Unsurprisingly the miracle of the library does take somewhat of a backseat as Delphine learns of the daily hardships and horrors the suburb’s residents face. It’s a harrowing tale of danger, deprivation, and starvation as the siege drags on for more than five years. Not content to reduce Daraya to rubble, the Syrian dictator stops any attempts to provide food or essentials, determined to quash the rebels.

There is a little repetition in the narrative of The Book Collectors of Daraya, but I found it well-written and readable. Minoui adds a personal perspective, sharing her experience of terror attacks in her home of Istanbul, and in Paris, and freely admits her bias. I think she treats those she speaks with sensitively, and it’s clear she believes that it’s important their story is told. I particularly appreciated the inclusion of photographs that show the library, the men whom Delphine introduces us to, and the streets of Daraya.

The Book Collectors of Daraya is as much about the Syrian civil war, and particularly the experience of the young men who established the library, as it is the library itself.

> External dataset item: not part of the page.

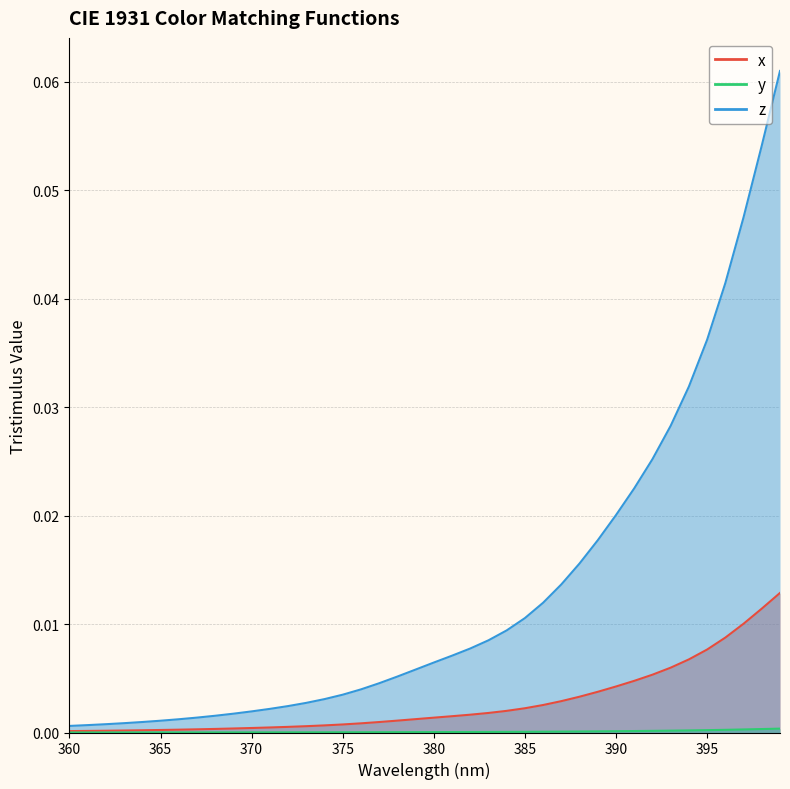

List the series in order of their peak value, lowest first.

y, x, z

Simultaneously heartbreaking and uplifting, this book speaks of grief, courage, resilience, humanity, and the power of books.
jazzy_dave: (bookish)
Michael Jacobs "Everything is Happening: Journey into a Painting" (Granta Books)





The story of a friendship is the frame for a dying man's life-lusting memoir, nested into his last travelling adventure in search of meaning inside a painting.

The narration of a life-long obsession becomes a mystery investigation, truncated by death and touchingly completed by the author's best friend, and at the same time reaches the worlds of politics and philosophy, through the recalling of the Civil War in Spain, through loving memories of Anthony Blunt as a great teacher and as a scapegoat of philistine nationalism, and through an attempt at defining the nature of art as life, far from the "sunless" arid interpretations of the academic currents Jacobs encountered during his studies as art historian. By the way, his brief treatment of the way his peers have misunderstood Foucault is a pearl of concision and hilarious in its own way.
A book bursting with love - for art, for friends, for freedom of thought and interpretation, for Spain, Italy and South America, for people. I guess it will stay with me more than I thought it would.

EDIT: I left out the book's many shortcomings, such as the self-consciously embarrassed elitism of the Oxbridge alumni condemning the mass tourism that is nothing else than a side effect of accessibility of art, well, you know, to the masses; or the incredible provincialism of the British intellectual élites in the way they still live the Mediterranean as exotic dreamland without ever really engaging with it. There is a description of the crisis, the corruption scandals in Spain and of the Indignados protests that may look as politically conscious, but betrays a substantial hauteur, with Jacobs shaking his head at the plight of the protesting masses before proceeding to a luxurious cocktail on a rooftop bar with a curator quite on the aristocratic side of Spanish society. Vulliamy's remark, in the coda, that his liberally Marxist friend brought the rage of the protesting masses with him inside the museum for a while, well, that would be comical if it were not infuriating.

However grating, though, these shortcomings don't subtract from the general tone of honesty of the book; instead, seem to contribute to it. Imperfect as everybody else, these two men are not afraid to expose themselves for whom they truly are in the interest of a better understanding of art and of its meaning and appreciated that more than I would have a rigorously correct analysis devoid of interior truth.